Co-working is a raising global trend in office property markets. Sweden is one of these markets experiencing a huge expansion of co-working. Though the share of co-working spaces is still quite small in comparison to the whole property market, the growth dynamics propels real estate actors to develop new business models that in turn raise the necessity for the analysis of risks associated with these models.

When office premises are rented in a traditional way, the landlord often requires a bank guarantee from the tenant. The bank guarantee is a risk hedging tool against risks associated with the company growth, profitability, especially in the case of a new establishment like startup companies.  The bank guarantee amount normally equals a certain number of monthly rental payments and is used when the company cannot pay the rents. In Sweden, traditional rental contracts for office space vary between three to five years and are signed by the landlord and the tenant, who is the final user of the space rented.
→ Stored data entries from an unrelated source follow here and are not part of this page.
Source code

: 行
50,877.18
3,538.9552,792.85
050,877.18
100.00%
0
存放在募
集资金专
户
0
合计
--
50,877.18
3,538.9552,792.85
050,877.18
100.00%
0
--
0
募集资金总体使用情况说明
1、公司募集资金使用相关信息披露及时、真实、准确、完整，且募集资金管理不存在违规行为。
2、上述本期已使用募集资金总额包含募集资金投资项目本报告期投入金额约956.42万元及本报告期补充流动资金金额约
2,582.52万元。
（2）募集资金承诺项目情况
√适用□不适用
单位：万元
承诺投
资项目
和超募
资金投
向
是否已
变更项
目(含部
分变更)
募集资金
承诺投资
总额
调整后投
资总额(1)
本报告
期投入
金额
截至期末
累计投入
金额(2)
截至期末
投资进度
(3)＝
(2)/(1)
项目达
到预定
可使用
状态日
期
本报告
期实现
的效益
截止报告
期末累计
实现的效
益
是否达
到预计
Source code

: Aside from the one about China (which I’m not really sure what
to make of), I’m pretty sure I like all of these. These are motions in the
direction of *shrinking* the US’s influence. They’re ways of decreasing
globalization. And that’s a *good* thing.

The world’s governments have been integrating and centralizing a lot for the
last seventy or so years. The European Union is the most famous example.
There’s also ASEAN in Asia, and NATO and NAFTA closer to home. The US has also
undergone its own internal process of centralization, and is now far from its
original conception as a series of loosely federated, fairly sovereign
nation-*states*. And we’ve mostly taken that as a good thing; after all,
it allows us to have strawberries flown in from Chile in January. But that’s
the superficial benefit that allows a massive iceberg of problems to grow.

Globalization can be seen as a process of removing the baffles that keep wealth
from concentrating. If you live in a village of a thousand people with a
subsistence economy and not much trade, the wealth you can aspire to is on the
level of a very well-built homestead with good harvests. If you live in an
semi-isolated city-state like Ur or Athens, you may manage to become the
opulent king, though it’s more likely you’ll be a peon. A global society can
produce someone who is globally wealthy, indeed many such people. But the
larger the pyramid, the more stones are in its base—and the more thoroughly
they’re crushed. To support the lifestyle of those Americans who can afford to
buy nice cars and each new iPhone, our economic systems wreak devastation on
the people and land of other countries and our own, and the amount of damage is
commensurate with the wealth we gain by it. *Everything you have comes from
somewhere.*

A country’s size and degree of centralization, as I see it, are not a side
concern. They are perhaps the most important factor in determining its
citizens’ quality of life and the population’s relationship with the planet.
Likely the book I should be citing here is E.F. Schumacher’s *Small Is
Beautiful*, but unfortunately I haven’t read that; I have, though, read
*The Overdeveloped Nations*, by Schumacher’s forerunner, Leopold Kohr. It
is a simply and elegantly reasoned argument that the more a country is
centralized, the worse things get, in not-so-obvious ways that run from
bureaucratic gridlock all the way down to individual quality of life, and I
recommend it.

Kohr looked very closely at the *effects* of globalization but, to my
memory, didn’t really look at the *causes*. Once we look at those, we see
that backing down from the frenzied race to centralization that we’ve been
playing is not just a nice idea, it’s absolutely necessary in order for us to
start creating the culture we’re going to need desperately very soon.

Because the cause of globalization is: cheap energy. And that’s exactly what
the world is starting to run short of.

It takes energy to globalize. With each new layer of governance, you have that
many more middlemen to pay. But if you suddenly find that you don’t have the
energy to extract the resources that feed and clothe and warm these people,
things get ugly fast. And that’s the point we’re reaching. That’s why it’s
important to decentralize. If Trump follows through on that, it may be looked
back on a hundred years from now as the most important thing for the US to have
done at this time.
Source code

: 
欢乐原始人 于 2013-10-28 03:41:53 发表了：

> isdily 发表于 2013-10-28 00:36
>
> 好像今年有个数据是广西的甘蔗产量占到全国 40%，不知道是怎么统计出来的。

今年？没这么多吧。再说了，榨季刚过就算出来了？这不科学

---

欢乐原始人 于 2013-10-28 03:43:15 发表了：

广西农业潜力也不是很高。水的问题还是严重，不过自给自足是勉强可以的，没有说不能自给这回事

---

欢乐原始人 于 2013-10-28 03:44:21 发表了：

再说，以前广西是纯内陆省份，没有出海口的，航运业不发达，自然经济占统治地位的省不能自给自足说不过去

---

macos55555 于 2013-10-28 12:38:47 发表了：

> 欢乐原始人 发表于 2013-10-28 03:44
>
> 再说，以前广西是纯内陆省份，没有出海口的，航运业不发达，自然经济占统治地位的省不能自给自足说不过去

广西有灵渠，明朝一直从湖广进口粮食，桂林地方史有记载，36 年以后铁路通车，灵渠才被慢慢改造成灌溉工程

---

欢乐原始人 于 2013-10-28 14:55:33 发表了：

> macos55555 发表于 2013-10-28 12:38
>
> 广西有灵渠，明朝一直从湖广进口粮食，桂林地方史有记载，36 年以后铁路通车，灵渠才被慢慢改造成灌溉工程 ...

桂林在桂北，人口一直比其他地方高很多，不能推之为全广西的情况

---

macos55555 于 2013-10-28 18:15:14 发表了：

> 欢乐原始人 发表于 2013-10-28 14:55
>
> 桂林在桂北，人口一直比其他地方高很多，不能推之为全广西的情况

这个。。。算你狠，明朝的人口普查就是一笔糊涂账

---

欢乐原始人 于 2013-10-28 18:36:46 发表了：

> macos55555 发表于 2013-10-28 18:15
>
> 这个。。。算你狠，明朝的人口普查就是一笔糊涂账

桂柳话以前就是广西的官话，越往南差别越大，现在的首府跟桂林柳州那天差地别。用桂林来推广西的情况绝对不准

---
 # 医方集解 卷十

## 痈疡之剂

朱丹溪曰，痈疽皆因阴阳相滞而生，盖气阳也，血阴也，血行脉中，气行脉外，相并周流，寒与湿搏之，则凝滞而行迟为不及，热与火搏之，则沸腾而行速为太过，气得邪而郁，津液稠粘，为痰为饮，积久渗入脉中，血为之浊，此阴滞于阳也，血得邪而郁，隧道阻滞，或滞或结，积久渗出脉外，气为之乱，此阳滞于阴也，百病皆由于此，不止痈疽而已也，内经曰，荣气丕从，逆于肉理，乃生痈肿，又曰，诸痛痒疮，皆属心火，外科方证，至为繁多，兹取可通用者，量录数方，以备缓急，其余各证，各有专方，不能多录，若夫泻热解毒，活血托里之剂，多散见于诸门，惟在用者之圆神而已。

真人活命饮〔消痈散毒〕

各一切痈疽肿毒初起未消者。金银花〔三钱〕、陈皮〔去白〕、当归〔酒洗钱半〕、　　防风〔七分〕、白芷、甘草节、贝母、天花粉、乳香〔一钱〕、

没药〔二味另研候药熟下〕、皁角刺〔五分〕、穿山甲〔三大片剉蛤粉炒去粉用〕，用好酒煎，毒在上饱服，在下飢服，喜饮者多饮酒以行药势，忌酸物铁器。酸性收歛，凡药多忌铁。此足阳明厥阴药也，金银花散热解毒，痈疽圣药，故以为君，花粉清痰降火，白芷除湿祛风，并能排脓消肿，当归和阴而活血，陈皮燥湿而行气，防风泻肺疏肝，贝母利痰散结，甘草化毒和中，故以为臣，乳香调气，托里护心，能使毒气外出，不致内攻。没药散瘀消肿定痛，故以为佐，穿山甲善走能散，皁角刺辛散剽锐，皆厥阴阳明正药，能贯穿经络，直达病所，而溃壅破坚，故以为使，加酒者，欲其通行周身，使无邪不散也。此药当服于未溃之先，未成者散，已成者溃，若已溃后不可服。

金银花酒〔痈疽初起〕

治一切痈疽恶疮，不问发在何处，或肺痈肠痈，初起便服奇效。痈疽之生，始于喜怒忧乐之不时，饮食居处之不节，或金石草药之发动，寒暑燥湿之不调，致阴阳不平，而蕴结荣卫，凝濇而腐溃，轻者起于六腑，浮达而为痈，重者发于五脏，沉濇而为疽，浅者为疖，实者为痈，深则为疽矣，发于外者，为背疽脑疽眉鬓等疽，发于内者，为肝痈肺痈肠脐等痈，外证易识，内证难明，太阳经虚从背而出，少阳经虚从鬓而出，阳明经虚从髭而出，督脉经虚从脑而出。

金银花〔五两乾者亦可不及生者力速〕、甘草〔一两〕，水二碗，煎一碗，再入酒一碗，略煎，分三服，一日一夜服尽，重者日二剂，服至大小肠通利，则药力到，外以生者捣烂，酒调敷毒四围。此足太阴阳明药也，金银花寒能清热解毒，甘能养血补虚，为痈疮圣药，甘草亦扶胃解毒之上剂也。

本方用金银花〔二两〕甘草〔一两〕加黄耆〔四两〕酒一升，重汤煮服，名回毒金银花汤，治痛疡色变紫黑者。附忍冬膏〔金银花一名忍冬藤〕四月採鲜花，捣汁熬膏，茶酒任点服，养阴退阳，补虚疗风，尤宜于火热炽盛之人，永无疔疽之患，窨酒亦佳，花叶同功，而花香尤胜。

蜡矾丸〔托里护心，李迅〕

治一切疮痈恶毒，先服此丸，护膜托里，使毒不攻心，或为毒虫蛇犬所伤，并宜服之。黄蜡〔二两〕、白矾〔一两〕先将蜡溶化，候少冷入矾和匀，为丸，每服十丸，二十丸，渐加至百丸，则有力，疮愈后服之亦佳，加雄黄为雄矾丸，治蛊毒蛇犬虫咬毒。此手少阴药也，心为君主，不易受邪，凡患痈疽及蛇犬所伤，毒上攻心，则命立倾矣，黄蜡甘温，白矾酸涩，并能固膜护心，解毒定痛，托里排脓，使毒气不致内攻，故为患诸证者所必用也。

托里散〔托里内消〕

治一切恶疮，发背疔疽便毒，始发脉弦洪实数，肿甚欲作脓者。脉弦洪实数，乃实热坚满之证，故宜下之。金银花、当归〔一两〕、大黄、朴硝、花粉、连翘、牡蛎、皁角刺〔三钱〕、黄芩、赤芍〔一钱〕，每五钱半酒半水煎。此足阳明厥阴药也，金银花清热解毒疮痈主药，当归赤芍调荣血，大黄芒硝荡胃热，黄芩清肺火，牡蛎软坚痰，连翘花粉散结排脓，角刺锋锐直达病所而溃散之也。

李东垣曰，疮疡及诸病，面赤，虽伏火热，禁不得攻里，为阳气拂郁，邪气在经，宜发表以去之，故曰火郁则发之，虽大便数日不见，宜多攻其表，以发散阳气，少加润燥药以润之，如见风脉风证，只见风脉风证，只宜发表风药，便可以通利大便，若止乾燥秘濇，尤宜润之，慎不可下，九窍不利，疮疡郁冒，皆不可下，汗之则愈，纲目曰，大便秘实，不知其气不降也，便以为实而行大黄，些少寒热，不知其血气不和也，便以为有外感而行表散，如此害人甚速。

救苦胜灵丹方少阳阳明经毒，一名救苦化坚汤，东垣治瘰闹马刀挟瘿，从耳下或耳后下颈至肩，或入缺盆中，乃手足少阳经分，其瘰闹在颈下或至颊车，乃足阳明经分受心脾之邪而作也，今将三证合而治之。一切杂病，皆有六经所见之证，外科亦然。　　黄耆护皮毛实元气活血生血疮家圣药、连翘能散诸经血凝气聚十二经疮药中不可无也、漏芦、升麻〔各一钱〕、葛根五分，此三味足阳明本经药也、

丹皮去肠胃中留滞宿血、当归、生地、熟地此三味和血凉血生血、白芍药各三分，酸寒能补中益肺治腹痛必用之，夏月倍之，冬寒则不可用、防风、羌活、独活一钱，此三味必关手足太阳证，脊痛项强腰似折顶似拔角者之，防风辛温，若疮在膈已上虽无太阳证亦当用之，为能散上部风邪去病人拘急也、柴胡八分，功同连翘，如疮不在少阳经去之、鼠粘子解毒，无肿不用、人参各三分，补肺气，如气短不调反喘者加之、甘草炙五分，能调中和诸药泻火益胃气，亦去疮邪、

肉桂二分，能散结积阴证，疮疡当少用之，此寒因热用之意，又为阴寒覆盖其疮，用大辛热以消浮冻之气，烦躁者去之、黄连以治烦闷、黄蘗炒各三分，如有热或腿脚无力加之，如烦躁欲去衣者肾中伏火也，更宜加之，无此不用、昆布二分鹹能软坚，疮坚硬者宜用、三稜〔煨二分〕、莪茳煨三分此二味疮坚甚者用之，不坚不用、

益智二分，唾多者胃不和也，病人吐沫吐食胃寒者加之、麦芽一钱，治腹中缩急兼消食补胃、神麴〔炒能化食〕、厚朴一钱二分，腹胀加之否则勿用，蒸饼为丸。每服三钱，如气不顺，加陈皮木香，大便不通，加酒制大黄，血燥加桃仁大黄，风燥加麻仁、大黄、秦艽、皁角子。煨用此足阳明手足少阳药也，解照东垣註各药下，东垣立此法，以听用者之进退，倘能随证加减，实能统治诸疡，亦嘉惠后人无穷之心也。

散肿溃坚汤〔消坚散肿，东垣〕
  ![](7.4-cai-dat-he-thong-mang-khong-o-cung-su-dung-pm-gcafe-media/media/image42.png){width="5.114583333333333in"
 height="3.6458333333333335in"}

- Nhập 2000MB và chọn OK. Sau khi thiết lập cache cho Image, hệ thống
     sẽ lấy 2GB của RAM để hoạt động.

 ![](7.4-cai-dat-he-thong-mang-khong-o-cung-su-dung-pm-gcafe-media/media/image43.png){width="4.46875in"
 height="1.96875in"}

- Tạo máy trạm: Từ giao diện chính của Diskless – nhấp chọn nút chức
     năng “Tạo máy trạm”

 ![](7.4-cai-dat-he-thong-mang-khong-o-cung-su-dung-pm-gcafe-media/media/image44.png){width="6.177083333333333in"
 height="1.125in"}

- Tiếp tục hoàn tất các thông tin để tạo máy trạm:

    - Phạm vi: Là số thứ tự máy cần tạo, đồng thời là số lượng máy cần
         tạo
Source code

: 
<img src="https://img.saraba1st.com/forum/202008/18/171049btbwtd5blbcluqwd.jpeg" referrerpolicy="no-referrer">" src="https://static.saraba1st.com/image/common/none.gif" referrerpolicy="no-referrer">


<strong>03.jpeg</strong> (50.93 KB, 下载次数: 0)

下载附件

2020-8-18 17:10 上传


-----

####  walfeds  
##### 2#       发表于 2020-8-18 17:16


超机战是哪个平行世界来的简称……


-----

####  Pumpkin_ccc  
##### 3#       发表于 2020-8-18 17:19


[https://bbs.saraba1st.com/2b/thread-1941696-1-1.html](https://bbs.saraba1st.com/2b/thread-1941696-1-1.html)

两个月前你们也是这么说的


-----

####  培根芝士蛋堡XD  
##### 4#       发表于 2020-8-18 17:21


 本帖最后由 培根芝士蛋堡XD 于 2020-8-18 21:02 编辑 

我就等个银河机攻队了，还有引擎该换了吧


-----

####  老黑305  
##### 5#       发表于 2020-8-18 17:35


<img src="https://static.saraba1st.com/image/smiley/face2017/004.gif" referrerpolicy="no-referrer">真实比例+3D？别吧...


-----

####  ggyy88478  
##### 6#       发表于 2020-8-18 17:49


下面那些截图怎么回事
In the case of co-working, office premises are often not rented directly to the final user, but rather indirectly through operation companies . Example of such companies are WeWork, United spaces, Workaround, etc, who sign very short rental contracts with the end user of the premise. The rentals based on a short-term contract that is not subject to bank guarantee, often implies greater risk in comparison to longer rental contracts. How do different property market actors like banks, landlord and tenants evaluate these risks? Are there any risk shifts connected to business cycles, type of tenant, industry and other factors? This paper aims to provide answers to these questions.

Descriptive approach and interviews with local actors as a main method of analysis is used in this paper. The result of this paper presents the framework of risks shifts in the co-working environment, which contributes to the existing research by providing a deeper understanding of this emerging trend and its implications.